エネルギー消費を高め、脂肪の蓄積を減らし、肥満を予防する
腸の活動が活発になる
腸のバリア機能を高め、食中毒や食物アレルギー、腸の炎症疾患やがんを防ぐ
インスリンの分泌を促すインクレチンが分泌され、糖尿病を改善する
セロトニンの分泌を促し精神を安定させ、うつ症状を改善する
免疫細胞であるTレグ(制御性T細胞)を増やし、アレルギーを改善する

このような効果があるのなら「短鎖脂肪酸を直接摂れば良いのでは?」と思った方もいるでしょう。しかし、口から摂取しても大腸まで届かず、小腸で吸収されてしまうので、やはり腸活で善玉菌を増やすことが、短鎖脂肪酸を増やすことにつながるのです。
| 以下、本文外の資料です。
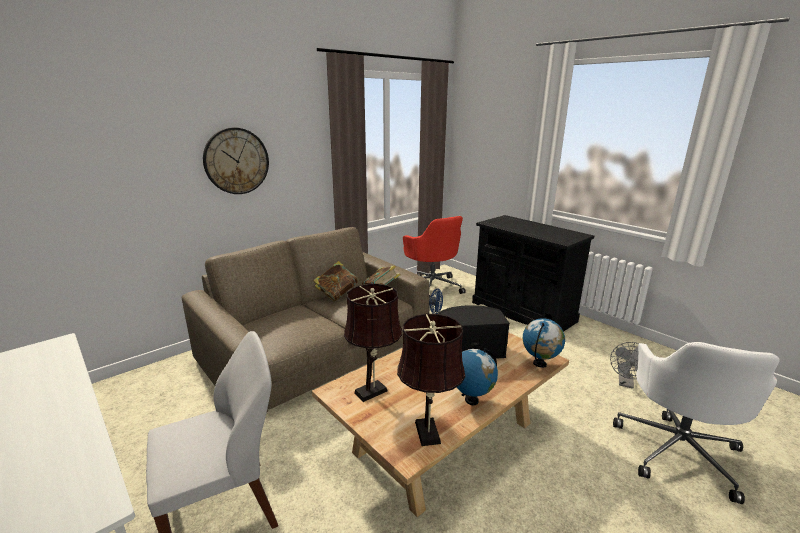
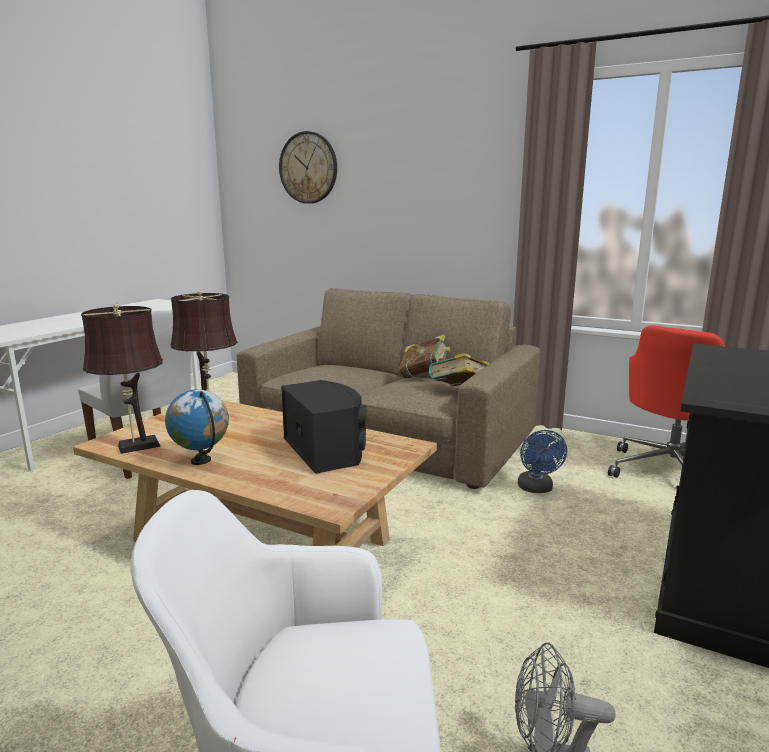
camera: 70 degrees right, 5 degrees down
(236, 161) = (410, 198): wall clock -> wall clock (308, 168)
(540, 364) = (310, 499): globe -> none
対して、脂肪の多い食事は、胆汁の分泌が増えることで腸管がアルカリ性に傾き、善玉菌を減らします。実際に、脂っこい食事を好む人はそうでない人よりも、善玉菌が少なかったという報告もあります。

極端に脂肪を制限する必要はありませんが、腸活には脂肪の摂り過ぎも良くないようです。